Was bis heute nicht einmal die West-Ermittler über ihre neuen Ost-Kollegen wissen: Auch die Kriminalpolizei baute in der Vergangenheit "unter den Bedingungen einer zunehmenden Klassenauseinandersetzung" ihr eigenes, ausgeklügeltes Bespitzelungsnetz auf. Zuständig war die Abteilung 1, im steten Einsatz "zur Erfüllung des Klassenauftrags", im Kampf gegen Verbrechen und Subversion.

Modell stand, unverwechselbar, Erich Mielkes Ministerium der Angst. Die Strukturen waren Kopien, die Begriffe nur leicht verändert. Auch bei der Volkspolizei galten als eherne Prinzipien "Klassenwachsamkeit, Geheimhaltung und Konspiration".

Der IKM, durch den Kripo-Offizier vor "Dekonspiration" zu schützen, erhielt einen Decknamen. Man traf ihn in konspirativen Wohnungen oder bei einem TQ, einem "Inhaber von Trefferquartieren". Leistung mußte sich schon im Stasi-Staat lohnen. Die Arbeit des IKM, so hieß es im Befehl, sei "ideell und materiell zu würdigen".

Wo die Volkskripo spitzelte? Laut Einsatzbefehl überall: "In Staats-, Wirtschafts- oder Kontrollorganen, in Kombinaten und Betrieben sowie gesellschaftlichen Organisationen". Auch an "Konzentrationspunkten", in "Partywohnungen" und auf den "Transitwegen", wo immer Menschen zusammenkommen.
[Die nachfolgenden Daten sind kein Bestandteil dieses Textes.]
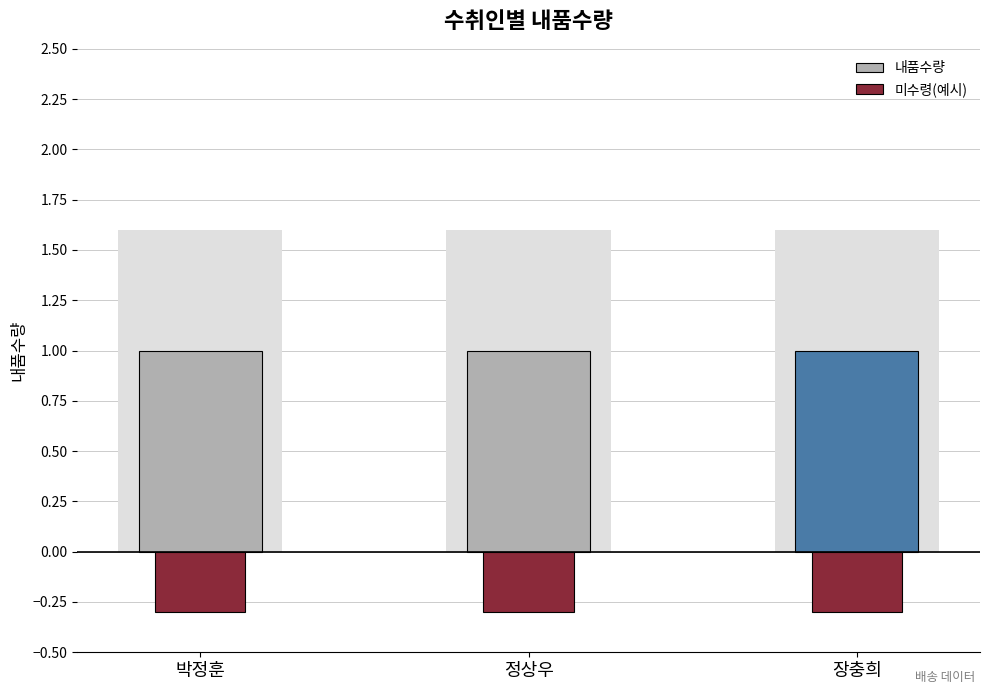

The 내품수량 series shows 0.6 at 박정훈. True or false?

False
Ausgenommen war nur die Partei. Hier endete laut Befehl die geheime Welt der Polizei.

Wie bei der Stasi variierte je nach Einsatzgebiet und gesellschaftlicher Position das Amtskürzel des "Inoffiziellen Kriminalpolizeilichen Mitarbeiters". Da gab es den IKMO für operative Aufgaben, den IKMS für "konpirative Spezialaufgaben" oder den IKMA für "besondere Aufgaben". Dazu gesellte sich die KK, die Kriminalpolizeiliche Kontaktperson. Damit die Polizeispitzel nicht führungslos blieben, benötigte man den LIKM, den "Leitenden Inoffiziellen Kriminalpolizeilichen Mitarbeiter".

Das Aufgabenfeld der inoffiziellen Brigaden war groß: die "Beobachtung operativ interessanter Personen" und "konspirative Lageaufklärung insbesondere während politischer Höhepunkte und bedeutsamer Veranstaltungen". Ein Spitzel durfte sich nicht auf die Sammlung von einfachen Informationen beschränken. Die Weisung forderte mehr: "Beschaffen persönlicher und sachlicher Beweismittel".